**Study material**
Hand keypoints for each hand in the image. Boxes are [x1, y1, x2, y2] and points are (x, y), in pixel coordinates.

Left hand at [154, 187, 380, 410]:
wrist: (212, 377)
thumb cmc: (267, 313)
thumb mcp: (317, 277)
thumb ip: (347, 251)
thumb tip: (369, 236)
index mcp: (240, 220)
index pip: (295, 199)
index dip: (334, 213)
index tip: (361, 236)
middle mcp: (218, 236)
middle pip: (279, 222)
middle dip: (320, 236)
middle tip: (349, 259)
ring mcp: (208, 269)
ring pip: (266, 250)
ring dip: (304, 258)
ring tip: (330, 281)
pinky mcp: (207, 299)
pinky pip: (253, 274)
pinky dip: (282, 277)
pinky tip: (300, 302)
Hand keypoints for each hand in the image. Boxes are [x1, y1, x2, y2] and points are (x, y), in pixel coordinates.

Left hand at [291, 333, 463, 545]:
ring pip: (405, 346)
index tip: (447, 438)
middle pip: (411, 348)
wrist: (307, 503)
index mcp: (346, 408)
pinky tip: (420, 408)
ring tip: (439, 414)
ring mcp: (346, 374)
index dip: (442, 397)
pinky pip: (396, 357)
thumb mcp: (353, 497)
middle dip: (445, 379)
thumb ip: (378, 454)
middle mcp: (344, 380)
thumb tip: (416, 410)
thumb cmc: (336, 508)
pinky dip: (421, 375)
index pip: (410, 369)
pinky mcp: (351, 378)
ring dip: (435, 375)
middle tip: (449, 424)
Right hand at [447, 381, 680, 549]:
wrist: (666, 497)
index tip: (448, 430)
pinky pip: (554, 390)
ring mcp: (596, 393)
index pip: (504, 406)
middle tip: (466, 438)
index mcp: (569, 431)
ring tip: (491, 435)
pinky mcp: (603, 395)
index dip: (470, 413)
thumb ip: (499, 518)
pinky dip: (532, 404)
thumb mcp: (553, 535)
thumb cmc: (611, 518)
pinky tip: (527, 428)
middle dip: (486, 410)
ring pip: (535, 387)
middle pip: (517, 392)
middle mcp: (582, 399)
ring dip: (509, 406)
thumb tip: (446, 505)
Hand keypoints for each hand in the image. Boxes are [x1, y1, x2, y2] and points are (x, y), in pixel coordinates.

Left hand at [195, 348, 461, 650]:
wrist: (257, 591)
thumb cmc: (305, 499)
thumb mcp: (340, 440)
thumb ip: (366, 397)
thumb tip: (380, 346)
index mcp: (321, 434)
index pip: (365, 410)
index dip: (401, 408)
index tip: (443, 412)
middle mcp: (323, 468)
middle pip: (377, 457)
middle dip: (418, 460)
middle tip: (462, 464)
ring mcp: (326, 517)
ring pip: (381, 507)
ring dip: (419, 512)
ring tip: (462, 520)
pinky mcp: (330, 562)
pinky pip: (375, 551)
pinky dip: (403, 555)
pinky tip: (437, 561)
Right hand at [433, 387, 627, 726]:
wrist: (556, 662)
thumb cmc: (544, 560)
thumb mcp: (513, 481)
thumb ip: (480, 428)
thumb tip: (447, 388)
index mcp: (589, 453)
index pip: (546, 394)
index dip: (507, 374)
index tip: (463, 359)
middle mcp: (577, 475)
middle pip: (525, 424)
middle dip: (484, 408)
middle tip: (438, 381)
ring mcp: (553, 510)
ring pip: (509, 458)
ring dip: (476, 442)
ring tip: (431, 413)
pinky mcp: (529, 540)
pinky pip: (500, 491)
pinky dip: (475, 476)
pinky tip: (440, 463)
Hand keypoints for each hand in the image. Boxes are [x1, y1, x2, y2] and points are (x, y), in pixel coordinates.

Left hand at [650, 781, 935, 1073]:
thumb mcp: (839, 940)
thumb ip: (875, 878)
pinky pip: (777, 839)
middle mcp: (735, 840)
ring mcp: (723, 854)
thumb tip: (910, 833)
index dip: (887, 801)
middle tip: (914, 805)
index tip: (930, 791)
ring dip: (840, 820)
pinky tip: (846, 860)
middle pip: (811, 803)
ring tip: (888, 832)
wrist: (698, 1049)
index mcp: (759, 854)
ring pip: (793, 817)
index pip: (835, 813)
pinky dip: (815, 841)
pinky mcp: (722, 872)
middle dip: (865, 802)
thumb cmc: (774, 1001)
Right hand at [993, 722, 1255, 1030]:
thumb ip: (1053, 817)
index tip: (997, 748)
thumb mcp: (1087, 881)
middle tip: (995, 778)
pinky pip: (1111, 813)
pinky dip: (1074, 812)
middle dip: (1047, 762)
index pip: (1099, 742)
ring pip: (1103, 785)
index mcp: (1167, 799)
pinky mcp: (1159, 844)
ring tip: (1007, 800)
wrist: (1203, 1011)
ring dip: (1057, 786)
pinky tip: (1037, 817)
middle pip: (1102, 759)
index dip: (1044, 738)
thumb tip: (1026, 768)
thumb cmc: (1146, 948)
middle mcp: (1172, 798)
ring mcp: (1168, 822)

**About this exercise**
Would you return every line of the data above exactly?

**Worked solution**
Hand keypoints for each hand in the image. Boxes are [x1, y1, x2, y2] and points are (x, y), in pixel coordinates.

Left hand at [154, 187, 380, 410]:
wrist: (212, 377)
thumb cmc: (267, 313)
thumb mcp: (317, 277)
thumb ip: (347, 251)
thumb tip: (369, 236)
index mcp: (240, 220)
index pip: (295, 199)
index dip: (334, 213)
index tip: (361, 236)
middle mcp: (218, 236)
middle pip: (279, 222)
middle dip: (320, 236)
middle tip: (349, 259)
ring mcp: (208, 269)
ring pip: (266, 250)
ring dip: (304, 258)
ring tip: (330, 281)
pinky mcp: (207, 299)
pinky pip: (253, 274)
pinky dip: (282, 277)
pinky tip: (300, 302)
Hand keypoints for each hand in the image. Boxes are [x1, y1, x2, y2] and points are (x, y), in pixel coordinates.

Left hand at [291, 333, 463, 545]:
ring pip: (405, 346)
index tip: (447, 438)
middle pip: (411, 348)
wrist: (307, 503)
index mcp: (346, 408)
pinky tip: (420, 408)
ring tip: (439, 414)
ring mcp: (346, 374)
index dip: (442, 397)
pinky pip: (396, 357)
thumb mcp: (353, 497)
middle dip: (445, 379)
thumb ip: (378, 454)
middle mcp: (344, 380)
thumb tip: (416, 410)
thumb cmc: (336, 508)
pinky dip: (421, 375)
index pip: (410, 369)
pinky mcp: (351, 378)
ring dip: (435, 375)
middle tip: (449, 424)
Right hand at [447, 381, 680, 549]:
wrist: (666, 497)
index tip: (448, 430)
pinky pip: (554, 390)
ring mcp: (596, 393)
index pip: (504, 406)
middle tip: (466, 438)
index mcp: (569, 431)
ring tip: (491, 435)
pinky mcp: (603, 395)
index dip: (470, 413)
thumb ip: (499, 518)
pinky dip: (532, 404)
thumb mcp: (553, 535)
thumb cmc: (611, 518)
pinky tip: (527, 428)
middle dip: (486, 410)
ring pip: (535, 387)
middle pip: (517, 392)
middle mcp: (582, 399)
ring dip: (509, 406)
thumb tip: (446, 505)
Hand keypoints for each hand in the image. Boxes are [x1, y1, x2, y2] and points are (x, y), in pixel coordinates.

Left hand at [195, 348, 461, 650]:
wrist: (257, 591)
thumb cmc: (305, 499)
thumb mcp: (340, 440)
thumb ip: (366, 397)
thumb tip: (380, 346)
index mcp: (321, 434)
index pip: (365, 410)
index dip: (401, 408)
index tip: (443, 412)
middle mcp: (323, 468)
middle pip: (377, 457)
middle dip: (418, 460)
middle tip: (462, 464)
ring mcp: (326, 517)
ring pip: (381, 507)
ring dip: (419, 512)
ring tip: (462, 520)
pinky mcp: (330, 562)
pinky pip: (375, 551)
pinky dip: (403, 555)
pinky tip: (437, 561)
Right hand at [433, 387, 627, 726]:
wrist: (556, 662)
thumb cmc: (544, 560)
thumb mcp: (513, 481)
thumb ip: (480, 428)
thumb tip: (447, 388)
index mcp: (589, 453)
index pip: (546, 394)
index dip: (507, 374)
index tip: (463, 359)
middle mcp: (577, 475)
middle pip: (525, 424)
middle dip: (484, 408)
middle tip: (438, 381)
ring mcp: (553, 510)
ring pip: (509, 458)
ring dip: (476, 442)
ring tip: (431, 413)
pinky mcp: (529, 540)
pinky pip: (500, 491)
pinky dip: (475, 476)
pinky tip: (440, 463)
Hand keypoints for each hand in the image. Boxes are [x1, y1, x2, y2] and points are (x, y), in pixel coordinates.

Left hand at [650, 781, 935, 1073]:
thumb mcp: (839, 940)
thumb ip: (875, 878)
pinky pip: (777, 839)
middle mcp: (735, 840)
ring mcp: (723, 854)
thumb tip: (910, 833)
index dip: (887, 801)
middle tip: (914, 805)
index tip: (930, 791)
ring dip: (840, 820)
pinky tip: (846, 860)
middle pip: (811, 803)
ring tip: (888, 832)
wrist: (698, 1049)
index mcp: (759, 854)
ring pip: (793, 817)
index pip: (835, 813)
pinky dip: (815, 841)
pinky mcp: (722, 872)
middle dip: (865, 802)
thumb cmc: (774, 1001)
Right hand at [993, 722, 1255, 1030]:
thumb ip: (1053, 817)
index tip: (997, 748)
thumb mcp: (1087, 881)
middle tip: (995, 778)
pinky pip: (1111, 813)
pinky dip: (1074, 812)
middle dip: (1047, 762)
index pip: (1099, 742)
ring pip: (1103, 785)
index mcp: (1167, 799)
pinky mcp: (1159, 844)
ring tip: (1007, 800)
wrist: (1203, 1011)
ring dip: (1057, 786)
pinky tip: (1037, 817)
middle pip: (1102, 759)
index dip: (1044, 738)
thumb tip: (1026, 768)
thumb cmc: (1146, 948)
middle mcp: (1172, 798)
ring mcp: (1168, 822)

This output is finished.